New York Army National Guard Soldiers assigned to Bravo Company, 152nd Brigade Engineer Battalion, conduct demolition training July 15 at Fort Drum, New York. During the training the Soldiers prepped and detonated Bangalore torpedoes while honing their combat engineer skills. (U.S. Army photo by Sgt. Alexander Rector / New York National Guard)
New York National Guard combat engineers practice using explosive skills at Fort Drum
Sgt. Alexander Rector
New York National Guard
FORT DRUM, N.Y. (July 22, 2020) – Fresh from duty assisting New York in tackling COVID-19, New York Army National Guard combat engineers hit the ranges at Fort Drum to practice clearing the battlefield of any other obstacles that stand in their way.
Thirty-nine Soldiers from two platoons of Bravo Company, 152nd Brigade Engineer Battalion, spent their time at the demolition range as part of their annual training, honing their skills with things that blow up.
Many of the unit Soldiers had already met the annual training requirement by serving as part of New York’s response to the COVID-19 pandemic.
The 152nd is the combat engineer brigade for the 27th Infantry Brigade Combat Team.
At the range, the engineers trained on the safe preparation and deployment of C4, Bangalore torpedoes, and cratering charges.
Bangalore torpedoes consist of an explosive charge in a tube that is pushed under an obstacle like concertina wire to destroy it.
C4, the type of plastic explosive used by engineers, is deployed to remove obstacles and structures, while cratering charges blow holes roads or runways to impede the enemy.
Combat engineers have one of the most rigorous jobs in the U.S. Army. During war they are tasked with breaching trenches, clearing obstacles, and constructing fortifications to slow the enemy's advance, said Sgt. Kieth Vosburg, a squad leader assigned to Bravo Company, 152nd Brigade Engineer Battalion.
“It's why I come out here, to train for something like that,” said Pfc.

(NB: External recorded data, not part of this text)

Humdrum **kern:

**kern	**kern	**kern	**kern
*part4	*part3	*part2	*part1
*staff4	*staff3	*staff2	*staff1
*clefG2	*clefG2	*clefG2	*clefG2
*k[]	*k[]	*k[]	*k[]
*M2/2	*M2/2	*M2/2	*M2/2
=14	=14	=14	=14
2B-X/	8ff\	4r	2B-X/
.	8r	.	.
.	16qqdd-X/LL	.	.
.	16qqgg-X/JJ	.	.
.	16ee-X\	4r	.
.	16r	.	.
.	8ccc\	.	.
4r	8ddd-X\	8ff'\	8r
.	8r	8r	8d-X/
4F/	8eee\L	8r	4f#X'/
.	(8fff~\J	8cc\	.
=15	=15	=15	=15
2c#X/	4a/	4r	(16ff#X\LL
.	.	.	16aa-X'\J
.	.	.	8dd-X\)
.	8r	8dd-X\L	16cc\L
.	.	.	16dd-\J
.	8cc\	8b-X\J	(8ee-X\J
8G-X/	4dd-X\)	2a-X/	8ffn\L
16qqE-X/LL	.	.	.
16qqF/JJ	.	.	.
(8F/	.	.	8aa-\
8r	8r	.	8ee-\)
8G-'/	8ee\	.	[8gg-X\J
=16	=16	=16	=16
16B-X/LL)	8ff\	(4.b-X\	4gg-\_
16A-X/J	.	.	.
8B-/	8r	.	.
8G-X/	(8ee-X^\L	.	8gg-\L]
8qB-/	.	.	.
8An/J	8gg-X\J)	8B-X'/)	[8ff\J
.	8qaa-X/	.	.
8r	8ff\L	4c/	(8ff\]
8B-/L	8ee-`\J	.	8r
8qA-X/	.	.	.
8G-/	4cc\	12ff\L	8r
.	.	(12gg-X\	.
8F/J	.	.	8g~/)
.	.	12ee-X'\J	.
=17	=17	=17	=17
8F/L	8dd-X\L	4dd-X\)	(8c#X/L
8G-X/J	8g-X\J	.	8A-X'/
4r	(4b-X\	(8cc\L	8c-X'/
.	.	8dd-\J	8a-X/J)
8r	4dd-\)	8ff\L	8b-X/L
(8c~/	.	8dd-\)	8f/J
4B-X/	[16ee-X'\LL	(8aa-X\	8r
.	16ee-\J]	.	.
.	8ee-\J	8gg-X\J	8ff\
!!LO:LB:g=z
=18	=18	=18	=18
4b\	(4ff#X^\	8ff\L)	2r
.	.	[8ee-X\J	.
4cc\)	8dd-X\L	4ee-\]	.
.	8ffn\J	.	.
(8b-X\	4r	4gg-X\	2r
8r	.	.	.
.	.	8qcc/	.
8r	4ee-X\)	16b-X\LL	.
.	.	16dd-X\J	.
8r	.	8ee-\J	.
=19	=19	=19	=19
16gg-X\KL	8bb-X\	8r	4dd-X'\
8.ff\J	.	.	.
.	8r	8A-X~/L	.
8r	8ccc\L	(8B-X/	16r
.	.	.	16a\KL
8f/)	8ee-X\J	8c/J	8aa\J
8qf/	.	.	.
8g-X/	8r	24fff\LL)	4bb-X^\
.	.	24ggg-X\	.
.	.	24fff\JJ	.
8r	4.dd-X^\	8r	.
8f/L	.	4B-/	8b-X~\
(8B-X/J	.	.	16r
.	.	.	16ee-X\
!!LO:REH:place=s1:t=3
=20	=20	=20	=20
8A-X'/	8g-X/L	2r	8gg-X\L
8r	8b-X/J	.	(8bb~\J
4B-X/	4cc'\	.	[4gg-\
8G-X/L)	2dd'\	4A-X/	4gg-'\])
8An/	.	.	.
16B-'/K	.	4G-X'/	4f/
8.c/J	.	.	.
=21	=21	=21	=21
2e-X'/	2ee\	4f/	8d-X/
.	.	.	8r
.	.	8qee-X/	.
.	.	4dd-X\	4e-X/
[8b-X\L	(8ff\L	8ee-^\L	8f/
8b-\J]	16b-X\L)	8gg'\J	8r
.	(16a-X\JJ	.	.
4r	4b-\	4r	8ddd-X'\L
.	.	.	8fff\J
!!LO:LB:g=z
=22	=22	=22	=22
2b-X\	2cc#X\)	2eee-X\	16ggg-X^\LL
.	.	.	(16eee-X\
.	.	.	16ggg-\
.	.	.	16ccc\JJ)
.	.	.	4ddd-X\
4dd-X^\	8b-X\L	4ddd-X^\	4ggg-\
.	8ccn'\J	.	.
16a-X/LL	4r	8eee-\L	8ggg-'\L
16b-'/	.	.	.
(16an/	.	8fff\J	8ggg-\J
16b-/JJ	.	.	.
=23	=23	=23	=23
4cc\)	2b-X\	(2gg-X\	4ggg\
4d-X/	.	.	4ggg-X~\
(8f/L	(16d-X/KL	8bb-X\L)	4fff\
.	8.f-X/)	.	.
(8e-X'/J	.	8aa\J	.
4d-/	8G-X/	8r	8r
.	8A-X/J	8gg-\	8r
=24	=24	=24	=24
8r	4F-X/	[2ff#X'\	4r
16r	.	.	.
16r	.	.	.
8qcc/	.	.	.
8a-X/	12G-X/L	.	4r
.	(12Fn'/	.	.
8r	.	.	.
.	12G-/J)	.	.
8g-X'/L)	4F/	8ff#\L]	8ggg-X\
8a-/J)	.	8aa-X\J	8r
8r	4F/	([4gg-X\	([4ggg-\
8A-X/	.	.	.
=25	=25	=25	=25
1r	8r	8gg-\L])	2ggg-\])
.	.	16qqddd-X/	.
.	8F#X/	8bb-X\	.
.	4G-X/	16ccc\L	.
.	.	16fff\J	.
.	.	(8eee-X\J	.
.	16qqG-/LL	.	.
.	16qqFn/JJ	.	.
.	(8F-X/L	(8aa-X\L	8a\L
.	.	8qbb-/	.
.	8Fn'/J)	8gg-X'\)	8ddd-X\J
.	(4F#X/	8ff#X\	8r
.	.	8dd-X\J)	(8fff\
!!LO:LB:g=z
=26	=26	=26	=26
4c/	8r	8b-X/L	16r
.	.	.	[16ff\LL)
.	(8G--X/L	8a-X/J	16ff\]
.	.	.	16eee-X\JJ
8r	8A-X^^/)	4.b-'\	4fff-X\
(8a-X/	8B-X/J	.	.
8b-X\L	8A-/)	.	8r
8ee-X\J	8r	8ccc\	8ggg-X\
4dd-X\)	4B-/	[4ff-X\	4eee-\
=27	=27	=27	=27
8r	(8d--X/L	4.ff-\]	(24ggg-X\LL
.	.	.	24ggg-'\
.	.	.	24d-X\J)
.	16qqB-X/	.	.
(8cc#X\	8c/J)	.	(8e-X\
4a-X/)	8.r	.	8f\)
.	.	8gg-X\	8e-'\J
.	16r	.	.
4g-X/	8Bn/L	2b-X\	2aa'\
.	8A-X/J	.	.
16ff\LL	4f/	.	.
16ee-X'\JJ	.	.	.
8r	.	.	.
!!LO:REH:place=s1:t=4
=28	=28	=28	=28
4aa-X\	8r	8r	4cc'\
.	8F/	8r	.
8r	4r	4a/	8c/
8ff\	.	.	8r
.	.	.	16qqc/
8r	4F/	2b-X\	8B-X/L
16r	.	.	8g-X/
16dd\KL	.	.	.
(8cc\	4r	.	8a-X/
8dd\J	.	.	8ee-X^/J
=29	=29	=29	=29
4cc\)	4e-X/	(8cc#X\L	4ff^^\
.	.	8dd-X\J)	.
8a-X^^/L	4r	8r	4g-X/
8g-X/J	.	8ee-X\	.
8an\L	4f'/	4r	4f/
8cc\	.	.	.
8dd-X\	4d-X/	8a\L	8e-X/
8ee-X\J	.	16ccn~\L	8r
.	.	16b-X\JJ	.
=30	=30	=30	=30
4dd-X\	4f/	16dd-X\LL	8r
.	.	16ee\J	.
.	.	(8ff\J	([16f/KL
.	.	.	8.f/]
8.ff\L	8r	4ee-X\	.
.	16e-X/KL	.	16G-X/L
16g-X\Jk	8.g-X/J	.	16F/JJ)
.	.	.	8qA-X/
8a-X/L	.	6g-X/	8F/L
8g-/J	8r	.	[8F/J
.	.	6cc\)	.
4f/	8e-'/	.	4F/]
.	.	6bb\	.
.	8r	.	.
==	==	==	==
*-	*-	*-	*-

Tiger London. “So if we find ourselves in a combat situation we'll be prepared and know what to do.”
While training at the range, the Soldiers were also able to conduct hands-on familiarization with the unit's TALON remotely operated tracked robot.
Commonly used by military and civilian explosive ordnance disposal units, the TALON is a man-portable robot that can be used to identify and eliminate explosive threats while keeping Soldiers out of harm’s way.
“We use the TALON to inspect and identify unknown explosives,” Vosburg said. “If we come across an IED (improvised explosive device), we can use the TALON to place a charge next to it. That way we can detonate the IED without having to send someone downrange.”
Vosburg has been an engineer for the eight years of his Army career. But most of that time was as a “horizontal” engineer, building roads and runways.
He switched over to the combat side of engineering, becoming the leader of, to further his career, Vosburg said. Now he’s leading seven engineer Soldiers, often known as “Sappers,” who specialize in blowing things up.
U.S. Army combat engineers are often called 12 Bravos, in reference to the alphanumeric designation that is used to identify a Soldier's military occupational specialty.
'My favorite thing about being on the 12 Bravo side would definitely be the explosives,” Vosburg explained. “So far, it's been great. Everyone wants to be hands on, they want to learn what to do, they want to pull the pins and blow stuff up.”
Aside from blowing stuff up, the Soldiers spent time at the small-arms range, where they were able to hone their marksmanship skills on both the M4 rifle and M9 pistol.
As a squad leader, Vosburg is tasked with the important job of training and mentoring the junior combat engineers in his squad.
“Eventually they're going to be sitting where I'm sitting and they're going to have to teach other guys,” Vosburg said.
“It’s important for them to sit down, listen to the training, and hone those skills because one day they're going to be teaching somebody.
“They're going to have to help other people succeed whether in their squad or outside of their squad. They're going to help the unit readiness as a whole,” he added.
“We're like one big family,” London said. “We just get the job done.”
“I came out of training a year ago,” London said. “The signing bonus was great for this job, and it sounded awesome so I was like ‘let’s do it.’ If you haven't joined yet, I highly suggest joining."